Creator Mindy Kaling, who wrote the first episode and co-wrote the second with showrunner Charlie Grandy, knows the ins and outs of sitcoms. Her experience speaks for itself, but her work creating Never Have I Ever and The Sex Lives of College Girls rings truer than this show. Even her Netflix series, Running Point, has a more dynamic structure than this one. Not Suitable For Work mines the classic sitcom format but with an aim towards the slang and tropes of Gen Y and Z. Not nearly as reliant on slang terms as much as stereotypes and cliches, this series mocks the older generation for being stuck in their ways while trying to push hard on the current generation’s opposition by doing the exact same thing. Charlie Grandy has worked on Mindy Kaling’s previous projects, including her animated series Velma, but he still falls prey to the mistakes so many failed comedies make by letting this series be just like every other show rather than investing in original laughs or storylines.

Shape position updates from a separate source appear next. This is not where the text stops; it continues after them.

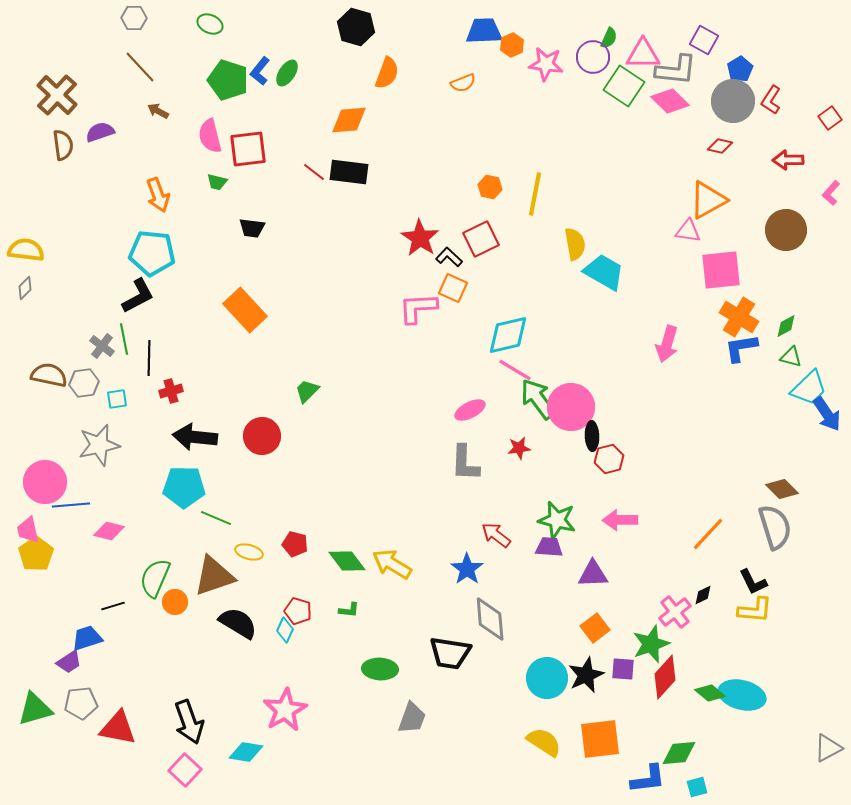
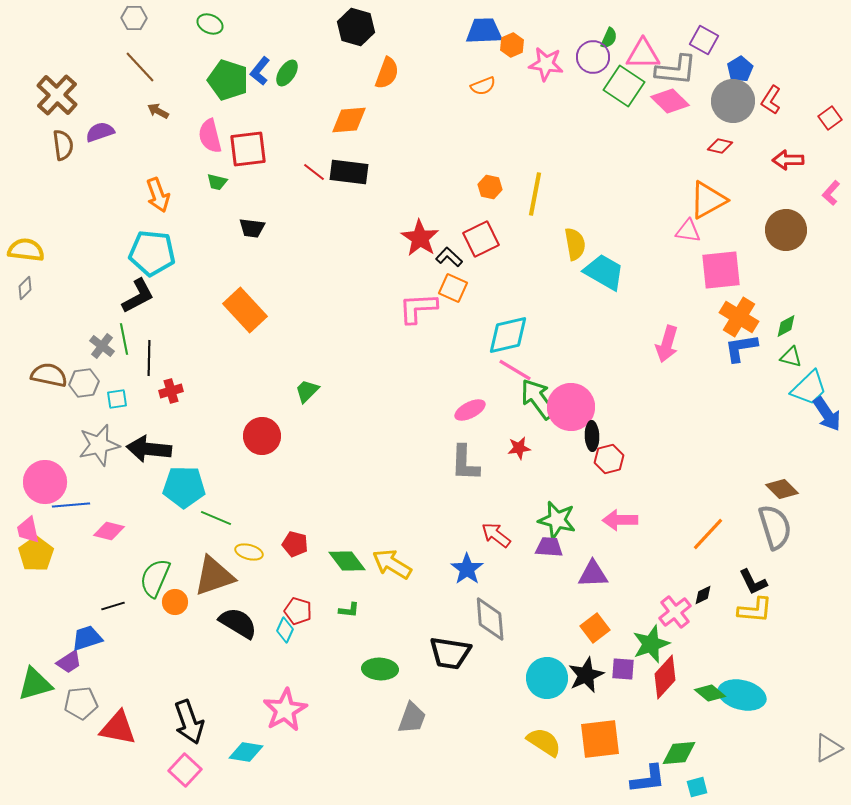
orange semicircle at (463, 83): moved 20 px right, 3 px down
black arrow at (195, 437): moved 46 px left, 12 px down
green triangle at (35, 709): moved 25 px up
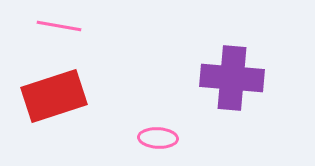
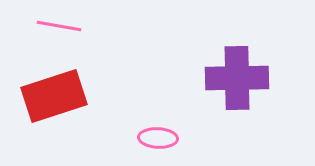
purple cross: moved 5 px right; rotated 6 degrees counterclockwise
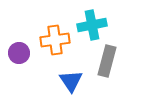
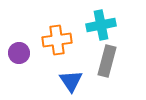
cyan cross: moved 9 px right
orange cross: moved 2 px right
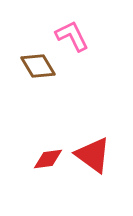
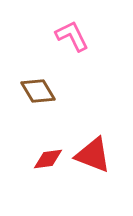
brown diamond: moved 25 px down
red triangle: rotated 15 degrees counterclockwise
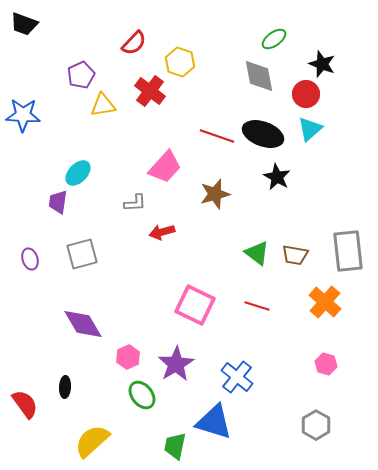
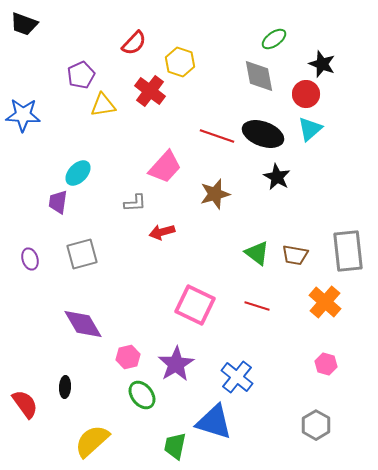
pink hexagon at (128, 357): rotated 10 degrees clockwise
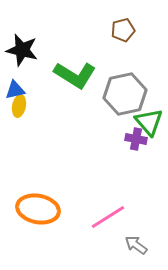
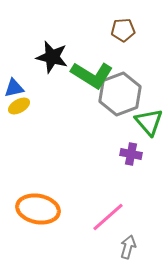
brown pentagon: rotated 10 degrees clockwise
black star: moved 30 px right, 7 px down
green L-shape: moved 17 px right
blue triangle: moved 1 px left, 2 px up
gray hexagon: moved 5 px left; rotated 9 degrees counterclockwise
yellow ellipse: rotated 50 degrees clockwise
purple cross: moved 5 px left, 15 px down
pink line: rotated 9 degrees counterclockwise
gray arrow: moved 8 px left, 2 px down; rotated 70 degrees clockwise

Not Suitable For Work benefits from the freedom to air on a streaming platform, which allows for profanity and sexual content, but it still plays by the conventions of typical sitcoms, down to the act structure and commercial breaks. The series is funny at times, but spends far too much time trying to differentiate itself from every other comedy on the air rather than just being funny. A series that takes nine episodes for you to really begin to care about the main characters has spent eight episodes too many. It could be that I am not the target audience for a series like Not Suitable For Work, but I have found many other films and series made by and for younger generations to be much more fun to watch than this one. I have liked most of Mindy Kaling’s previous projects, but this series is just not as good as it could have been.

Not Suitable For Work premieres on June 2nd on Hulu.